150.697 179.323 70.212 226.505 249.633];
And you want to find the value 140
val = 140;
figure;plot(t,p);hold on;
plot( [min(t),max(t)], [val val],'r');
You should first subtract the value of val from p,
p1 = p - val;
Now you want only the segments in which p1 sign changes, either from + -> -, or vice versa.
segments = abs(diff(sign(p1)==1));
In each of these segments, you can solve the relevant linear equation a*x+b==0, and find the root. That is the index of your value.
for i=1:numel(segments)
x(1) = t(segments(i));
x(2) = t(segments(i)+1);
y(1) = p1(segments(i));
y(2) = p1(segments(i)+1);
m = (y(2)-y(1))/(x(2)-x(1));
n = y(2) - m * x(2);
index = -n/m;
scatter(index, val ,'g');
end
And here is the result:
You can search for the value in Fa directly:
idx = Fa==value_to_find;
To find the index use find function:
find(Fa==value_to_find);
Of course, this works only if the value_to_find is present in Fa. But as I understand it, this is what you want. You do not need interp for that.
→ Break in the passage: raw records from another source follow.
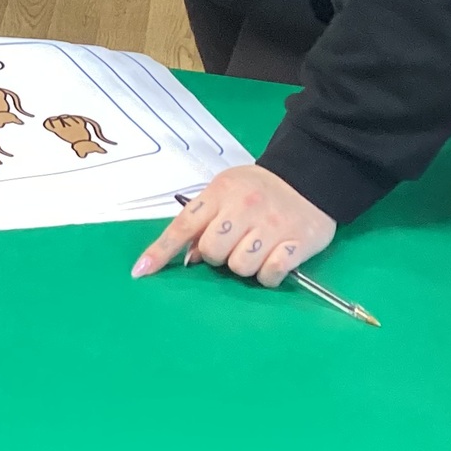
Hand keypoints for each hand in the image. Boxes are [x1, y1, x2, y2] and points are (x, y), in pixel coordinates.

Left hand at [131, 163, 334, 286]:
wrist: (309, 176)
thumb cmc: (258, 188)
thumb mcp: (225, 192)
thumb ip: (204, 221)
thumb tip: (189, 258)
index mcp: (220, 193)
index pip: (183, 225)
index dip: (160, 251)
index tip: (141, 272)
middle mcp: (245, 207)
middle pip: (213, 252)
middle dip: (218, 255)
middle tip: (233, 243)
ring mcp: (272, 225)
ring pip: (241, 267)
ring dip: (245, 265)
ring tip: (256, 248)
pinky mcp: (299, 243)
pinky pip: (271, 274)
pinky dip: (268, 274)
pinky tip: (274, 258)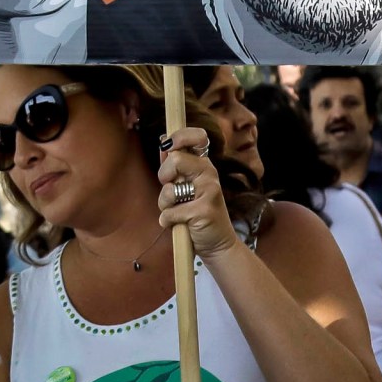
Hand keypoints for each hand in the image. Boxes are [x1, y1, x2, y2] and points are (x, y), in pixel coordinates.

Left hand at [156, 128, 238, 257]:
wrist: (218, 244)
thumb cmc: (197, 214)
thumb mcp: (186, 186)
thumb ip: (175, 165)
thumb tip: (163, 140)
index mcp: (204, 165)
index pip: (197, 136)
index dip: (178, 137)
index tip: (168, 146)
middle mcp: (209, 174)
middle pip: (174, 159)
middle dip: (164, 177)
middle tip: (172, 192)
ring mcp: (209, 191)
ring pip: (169, 189)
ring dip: (165, 205)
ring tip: (178, 211)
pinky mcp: (203, 211)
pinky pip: (169, 213)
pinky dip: (168, 221)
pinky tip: (181, 225)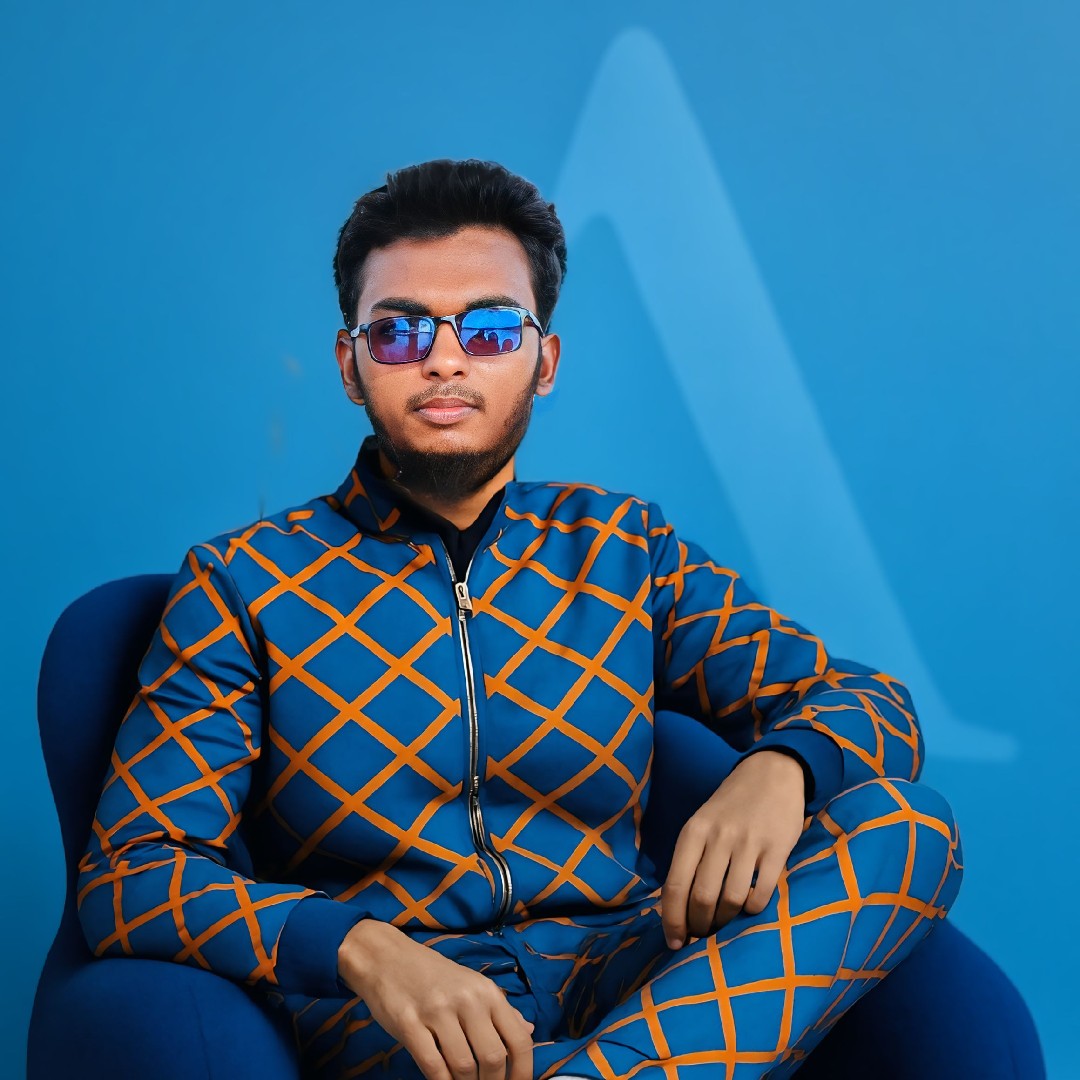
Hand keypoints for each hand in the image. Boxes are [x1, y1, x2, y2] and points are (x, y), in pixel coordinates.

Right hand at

If on the other hand the value might not be present in Fa, but Fa is sorted, you can search for values larger than value_to_find and take the first such index:
find(Fa>=value_to_find,1);
If your problem is more complicated than that, look at Andreys answer.
Andrey's solution works in principle, but the code presented here does not. The problem is with the definition of the segments, which yields a vector of 0's and 1's, whereafter the call to "t(segments(i))" results in an error (I tried to copy & paste the code - I hope I did not fail in that simple task).
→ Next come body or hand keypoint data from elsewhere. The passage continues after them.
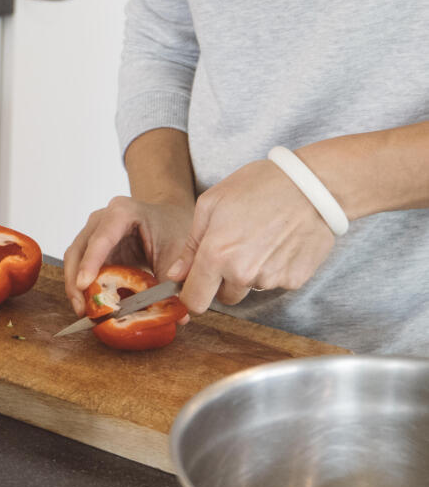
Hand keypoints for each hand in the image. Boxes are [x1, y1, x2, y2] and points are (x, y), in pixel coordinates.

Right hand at [63, 196, 193, 314]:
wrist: (170, 217)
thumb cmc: (172, 227)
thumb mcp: (178, 253)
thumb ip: (175, 283)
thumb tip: (180, 316)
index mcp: (124, 212)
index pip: (101, 237)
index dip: (90, 261)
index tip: (83, 284)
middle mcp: (103, 218)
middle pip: (79, 248)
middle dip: (76, 280)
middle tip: (82, 309)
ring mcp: (94, 231)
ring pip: (74, 258)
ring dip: (75, 286)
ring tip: (84, 311)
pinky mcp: (93, 247)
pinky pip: (81, 266)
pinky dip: (83, 285)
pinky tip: (90, 304)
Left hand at [166, 159, 336, 311]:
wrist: (311, 186)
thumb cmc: (259, 186)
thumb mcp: (212, 203)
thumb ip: (191, 245)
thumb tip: (175, 275)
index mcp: (216, 255)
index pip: (195, 301)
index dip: (192, 295)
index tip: (195, 285)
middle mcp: (243, 273)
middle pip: (224, 298)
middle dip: (223, 281)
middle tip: (235, 248)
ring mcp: (271, 279)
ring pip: (250, 288)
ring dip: (251, 272)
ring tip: (261, 238)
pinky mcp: (295, 280)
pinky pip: (276, 283)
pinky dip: (275, 268)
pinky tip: (280, 242)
I made a small change to the definition of the segments. It might be done more elegantly. Here it is:
t = 1900:10:1990;
p = [75.995 91.972 105.711 123.203 131.669...
150.697 179.323 70.212 226.505 249.633];
val = 140;
figure;plot(t,p,'.-');hold on;
plot( [min(t),max(t)], [val val],'r');
p1 = p - val;
tn = 1:length(t);
segments = tn([abs(diff(sign(p1)==1)) 0].*tn>0);
for i=1:numel(segments)
x(1) = t(segments(i));
x(2) = t(segments(i)+1);
y(1) = p1(segments(i));
y(2) = p1(segments(i)+1);
m = (y(2)-y(1))/(x(2)-x(1));
n = y(2) - m * x(2);
index = -n/m;
scatter(index, val ,'g');
end
interpolate the entire function to a higher precision. Then search.
t = 1900:10:1990;
p = [75.995 91.972 105.711 123.203 131.669...
150.697 179.323 203.212 226.505 249.633];
precision = 0.5;
ti = 1900:precision:1990;
pi = interp1(t,p,ti);
now pi holds all pi values for every half a year. Assuming the values always increase you could find the year by max(ti(pi < x)) where x = 214.8585. Here pi < x creates a logical vector used to filter ti to only provide the years when p is less than x. max() is then used to take the most recent year, which will also be closest to x if the assumption that p is always increasing holds.
The answer to the most general case was given above by Andrey, and I agree with it.
For the example that you stated, a simple particular solution would be:
interp1(p,t,214.8585)
In this case you are solving for the year when a given population is known.
This approach will NOT work when there is more than one solution. If you try this with Andrey's values you will only get the first solution to the problem.